2011 Haziran’ında yapılan genel seçimlerde AK Parti yeniden tek başına iktidara geldiğinde, Başbakan Tayyip Erdoğan’la ilgili şöyle bir değerlendirme yapmıştım: ‘Bundan sonra karşımızda genel başkan sıfatının çok ötesinde, bir devlet adamı kimliği ile Erdoğan’ı göreceğiz. AK Parti Türkiye’nin tüm kritik sorunlarına da bu gözle bakacak.’ Geçen zamanda haklı çıktığımı düşünüyorum. Cumhurbaşkanı Erdoğan, ülkenin geleceği için risk alan vizyoner duruşunu, önüne çıkan tüm engellere rağmen koruyor. Cumhurbaşkanı seçilmeden önce de, bir genel başkan olmaktan çok devlet adamı kimliğiyle öne çıkıyordu her geçen gün.
Engeller. Aslında yakın tarihe baktığımızda değişen fazla bir şey yok. Çünkü Türkiye’de siyasetin, üstelik daha AK Parti’nin kuruluşundan itibaren ‘Erdoğan’sız dizayn edilmesi’ni isteyenler, bugün de projelerinden vazgeçmiş değiller. Bugün ülkenin seçilmiş cumhurbaşkanını, bir başka ülkenin seçilmiş cumhurbaşkanı hakkında verilen idam cezası üzerinden tehdit edenler, o günlerde ‘muhtar bile olamaz’ manşetini atanlardı. Hiçbiri tesadüf değil. Devam eden kavganın köklerini çok daha gerilerde aramak gerekiyor.
Türkiye’yi sıcak para akışının esaretinde, istenildiği zaman operasyon yapılıp duvara dayanabilecek bir ülke olarak görenlerin, Tayyip Erdoğan’dan rahatsız olmaları şaşırtıcı değil. Cumhurbaşkanı’nın peş peşe verdiği tank, helikopter, uydu ve uzay çalışmaları mesajları, daha önce ortaya koyduğu ve Merkez Bankası üzerinden ifade ettiği duruşla birlikte okunursa, tablo daha iyi anlaşılabilir.

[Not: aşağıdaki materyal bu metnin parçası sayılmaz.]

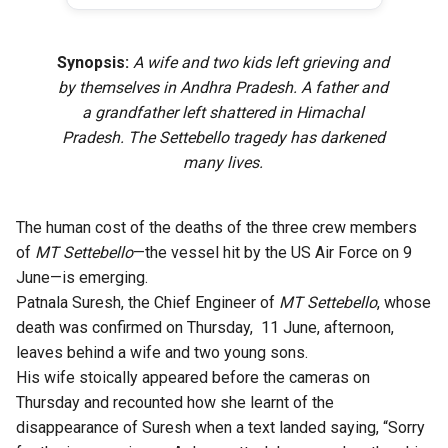
Synopsis:
A wife and two kids left grieving and
by themselves in Andhra Pradesh. A father and
a grandfather left shattered in Himachal
Pradesh. The Settebello tragedy has darkened
many lives.
The human cost of the deaths of the three crew members
of
MT Settebello
—the vessel hit by the US Air Force on 9
June—is emerging.
Patnala Suresh, the Chief Engineer of
MT Settebello
, whose
death was confirmed on Thursday, 11 June, afternoon,
leaves behind a wife and two young sons.
His wife stoically appeared before the cameras on
Thursday and recounted how she learnt of the
disappearance of Suresh when a text landed saying, “Sorry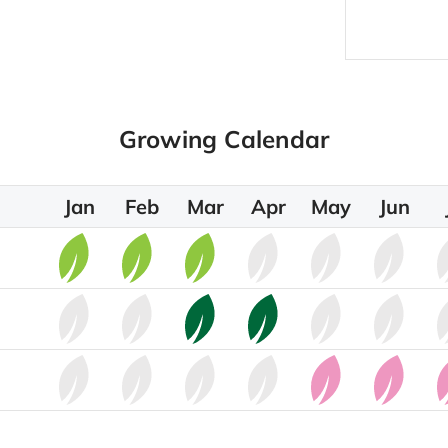
Growing Calendar
Jan
Feb
Mar
Apr
May
Jun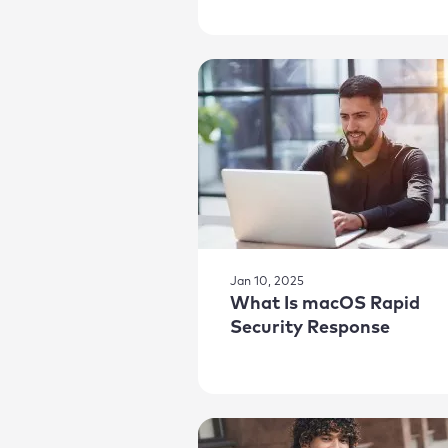
Jan 10, 2025
What Is macOS Rapid
Security Response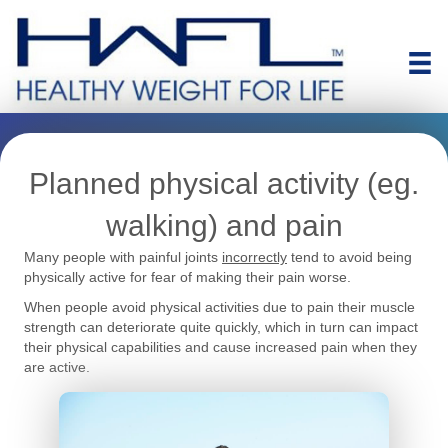
Planned physical activity (eg.
walking) and pain
Many people with painful joints
incorrectly
tend to avoid being
physically active for fear of making their pain worse.
When people avoid physical activities due to pain their muscle
strength can deteriorate quite quickly, which in turn can impact
their physical capabilities and cause increased pain when they
are active.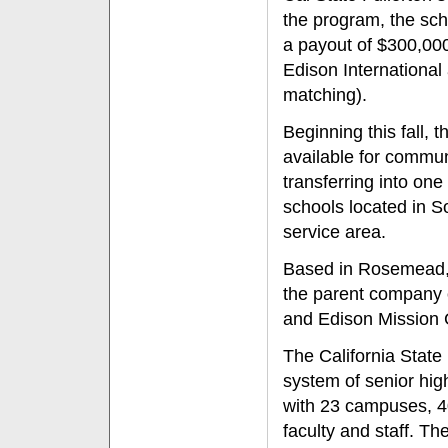
the program, the sch
a payout of $300,00
Edison Internationa
matching).
Beginning this fall, 
available for commun
transferring into one
schools located in S
service area.
Based in Rosemead, C
the parent company 
and Edison Mission 
The California State 
system of senior hig
with 23 campuses, 4
faculty and staff. T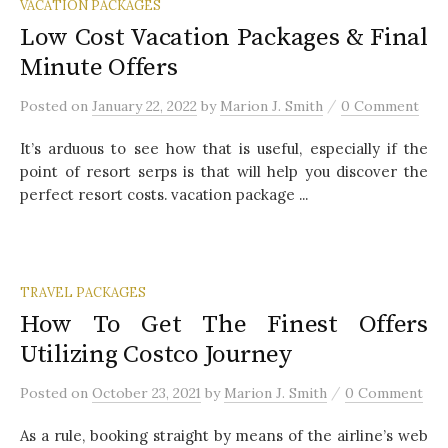
VACATION PACKAGES
Low Cost Vacation Packages & Final
Minute Offers
/
Posted
on
January 22, 2022
by
Marion J. Smith
0 Comment
It’s arduous to see how that is useful, especially if the
point of resort serps is that will help you discover the
perfect resort costs. vacation package ...
TRAVEL PACKAGES
How To Get The Finest Offers
Utilizing Costco Journey
/
Posted
on
October 23, 2021
by
Marion J. Smith
0 Comment
As a rule, booking straight by means of the airline’s web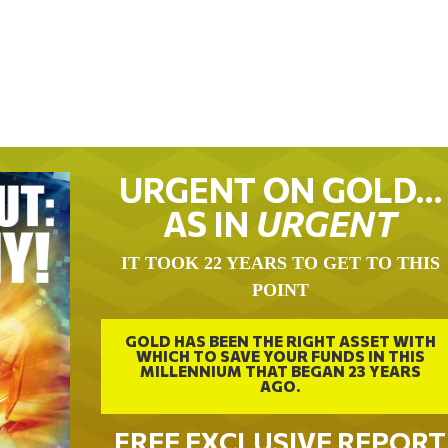
URGENT ON GOLD…
AS IN
URGENT
IT TOOK 22 YEARS TO GET TO THIS
POINT
GOLD HAS BEEN THE RIGHT ASSET WITH
WHICH TO SAVE YOUR FUNDS IN THIS
MILLENNIUM THAT BEGAN 23 YEARS
AGO.
FREE EXCLUSIVE REPORT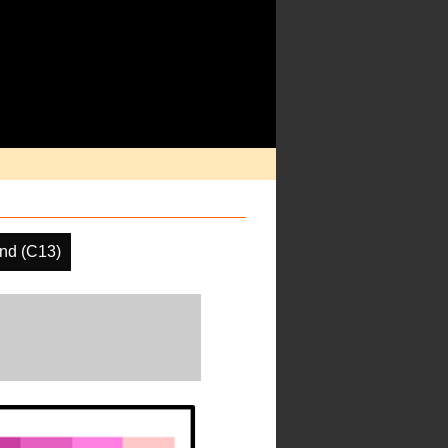
nd (C13)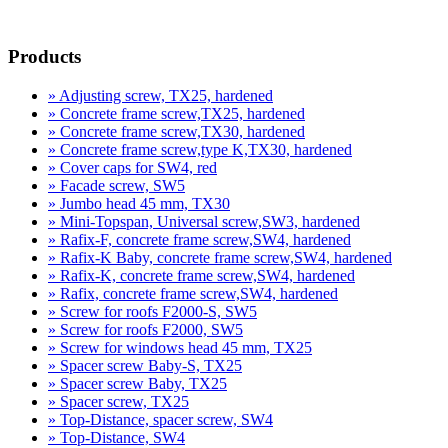
product inquiry
Products
» Adjusting screw, TX25, hardened
» Concrete frame screw,TX25, hardened
» Concrete frame screw,TX30, hardened
» Concrete frame screw,type K,TX30, hardened
» Cover caps for SW4, red
» Facade screw, SW5
» Jumbo head 45 mm, TX30
» Mini-Topspan, Universal screw,SW3, hardened
» Rafix-F, concrete frame screw,SW4, hardened
» Rafix-K Baby, concrete frame screw,SW4, hardened
» Rafix-K, concrete frame screw,SW4, hardened
» Rafix, concrete frame screw,SW4, hardened
» Screw for roofs F2000-S, SW5
» Screw for roofs F2000, SW5
» Screw for windows head 45 mm, TX25
» Spacer screw Baby-S, TX25
» Spacer screw Baby, TX25
» Spacer screw, TX25
» Top-Distance, spacer screw, SW4
» Top-Distance, SW4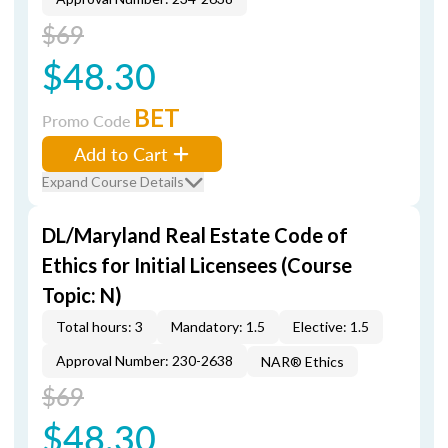
$69
$48.30
BET
Promo Code
Add to Cart
Expand Course Details
DL/Maryland Real Estate Code of
Ethics for Initial Licensees (Course
Topic: N)
Total hours: 3
Mandatory: 1.5
Elective: 1.5
Approval Number: 230-2638
NAR® Ethics
$69
$48.30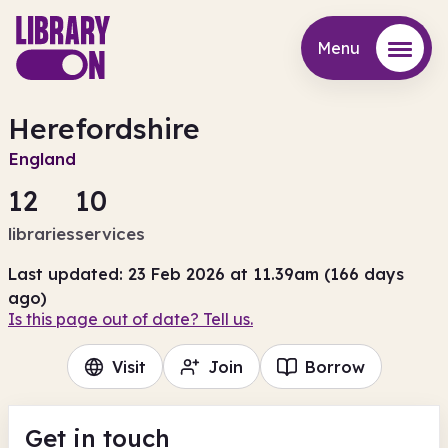
Menu
Menu
Herefordshire
England
12
10
libraries
services
Last updated: 23 Feb 2026 at 11.39am (166 days
ago)
Is this page out of date? Tell us.
Visit
Join
Borrow
Get in touch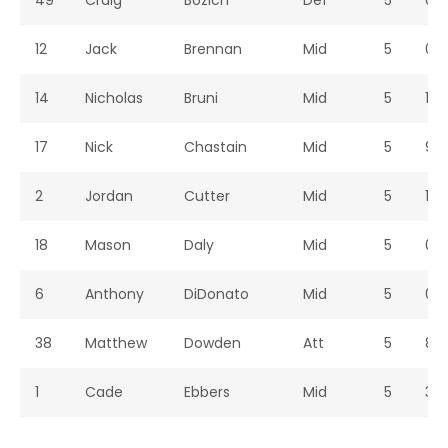
49
Craig
Bozich
Def
5
0
12
Jack
Brennan
Mid
5
0
14
Nicholas
Bruni
Mid
5
1
17
Nick
Chastain
Mid
5
9
2
Jordan
Cutter
Mid
5
1
18
Mason
Daly
Mid
5
0
6
Anthony
DiDonato
Mid
5
0
38
Matthew
Dowden
Att
5
8
1
Cade
Ebbers
Mid
5
3
20
Jackson
Eyrich
Mid
5
2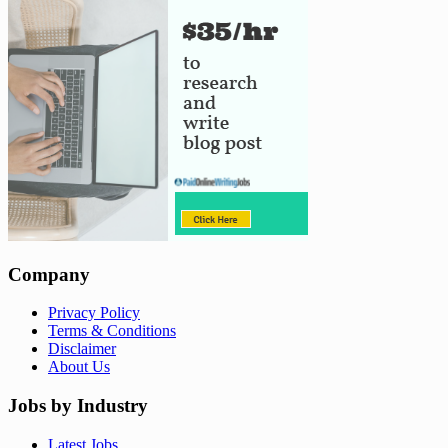
Company
Privacy Policy
Terms & Conditions
Disclaimer
About Us
Jobs by Industry
Latest Jobs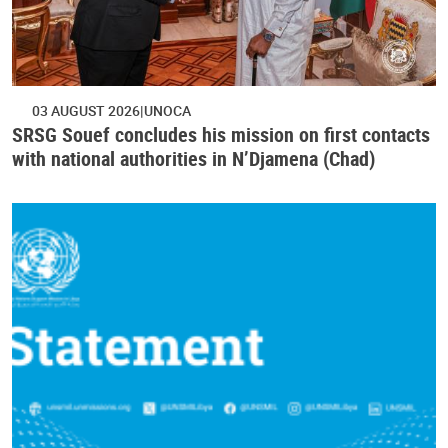
03 AUGUST 2026
UNOCA
SRSG Souef concludes his mission on first contacts
with national authorities in N’Djamena (Chad)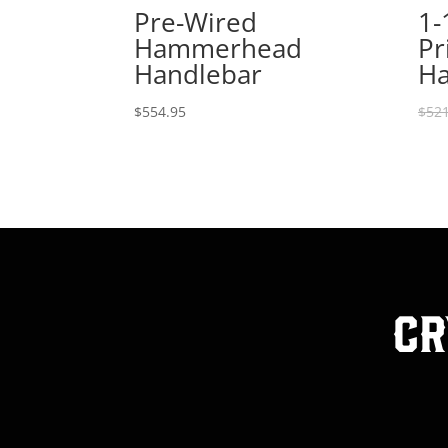
Pre-Wired
1-
Hammerhead
Pr
Handlebar
Ha
$
554.95
$
521
Cr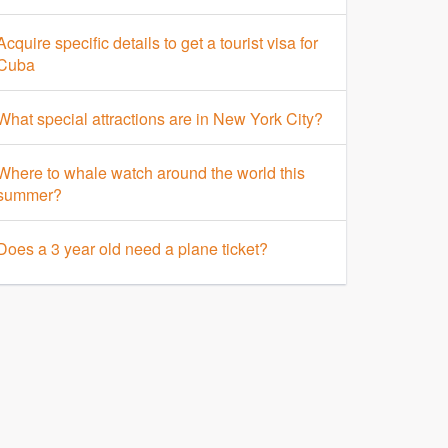
Acquire specific details to get a tourist visa for
Cuba
What special attractions are in New York City?
Where to whale watch around the world this
summer?
Does a 3 year old need a plane ticket?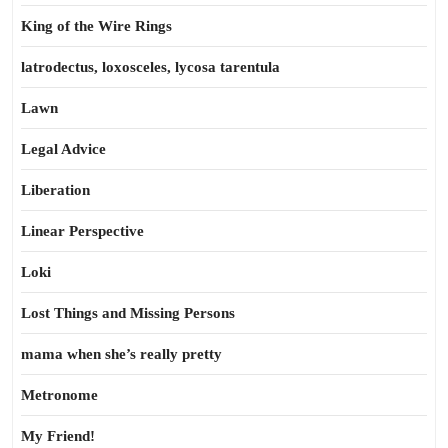
King of the Wire Rings
latrodectus, loxosceles, lycosa tarentula
Lawn
Legal Advice
Liberation
Linear Perspective
Loki
Lost Things and Missing Persons
mama when she’s really pretty
Metronome
My Friend!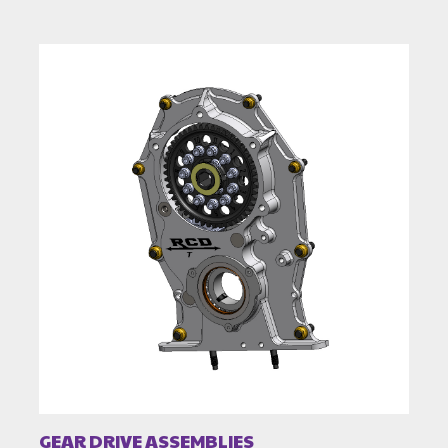
GEAR DRIVE ASSEMBLIES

Merkez Bankası’nı bir savunma hattı olarak gören ve kendilerini bu çıpa üzerinden uluslararası sistemle bütünleştiren aktörlerin gücünü hiçbir zaman hafife almayalım. Kaba saba komplo teorilerinden sıyrılıp daha dikkatli ve analitik bakabilirsek, çatışmada kimin nerede durduğunu daha doğru anlayabiliriz.